Structured diff data:
==============================

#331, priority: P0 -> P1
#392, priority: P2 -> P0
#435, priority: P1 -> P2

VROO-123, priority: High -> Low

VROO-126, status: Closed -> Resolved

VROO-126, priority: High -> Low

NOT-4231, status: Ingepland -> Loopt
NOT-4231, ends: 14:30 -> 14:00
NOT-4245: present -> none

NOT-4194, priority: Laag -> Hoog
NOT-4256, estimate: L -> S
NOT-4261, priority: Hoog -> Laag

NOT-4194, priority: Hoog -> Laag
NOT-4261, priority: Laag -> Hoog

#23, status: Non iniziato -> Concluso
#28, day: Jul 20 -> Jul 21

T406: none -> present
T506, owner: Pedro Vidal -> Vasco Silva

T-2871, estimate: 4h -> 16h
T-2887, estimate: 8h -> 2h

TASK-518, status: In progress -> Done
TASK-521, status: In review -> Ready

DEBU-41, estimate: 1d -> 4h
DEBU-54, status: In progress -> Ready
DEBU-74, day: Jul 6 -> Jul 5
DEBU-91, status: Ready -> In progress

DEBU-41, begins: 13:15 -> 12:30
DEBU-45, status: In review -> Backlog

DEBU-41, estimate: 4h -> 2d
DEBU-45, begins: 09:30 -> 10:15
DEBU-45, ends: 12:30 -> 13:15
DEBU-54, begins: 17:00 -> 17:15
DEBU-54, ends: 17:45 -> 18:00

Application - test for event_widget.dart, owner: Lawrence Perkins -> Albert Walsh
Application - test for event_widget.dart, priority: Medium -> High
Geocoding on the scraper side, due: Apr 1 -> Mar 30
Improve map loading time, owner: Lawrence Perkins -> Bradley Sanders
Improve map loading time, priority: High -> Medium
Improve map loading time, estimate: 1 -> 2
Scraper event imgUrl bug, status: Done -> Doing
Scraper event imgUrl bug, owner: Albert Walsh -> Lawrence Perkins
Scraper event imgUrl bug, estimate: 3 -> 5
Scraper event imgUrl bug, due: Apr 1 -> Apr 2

==============================

PROBLEM: Locate the line with "DEBU-45, ends: 12:30 -> 13:15" in the entries above; extract it and every line after it, verbatim.

EXERCISE OUTPUT:
DEBU-45, ends: 12:30 -> 13:15
DEBU-54, begins: 17:00 -> 17:15
DEBU-54, ends: 17:45 -> 18:00

Application - test for event_widget.dart, owner: Lawrence Perkins -> Albert Walsh
Application - test for event_widget.dart, priority: Medium -> High
Geocoding on the scraper side, due: Apr 1 -> Mar 30
Improve map loading time, owner: Lawrence Perkins -> Bradley Sanders
Improve map loading time, priority: High -> Medium
Improve map loading time, estimate: 1 -> 2
Scraper event imgUrl bug, status: Done -> Doing
Scraper event imgUrl bug, owner: Albert Walsh -> Lawrence Perkins
Scraper event imgUrl bug, estimate: 3 -> 5
Scraper event imgUrl bug, due: Apr 1 -> Apr 2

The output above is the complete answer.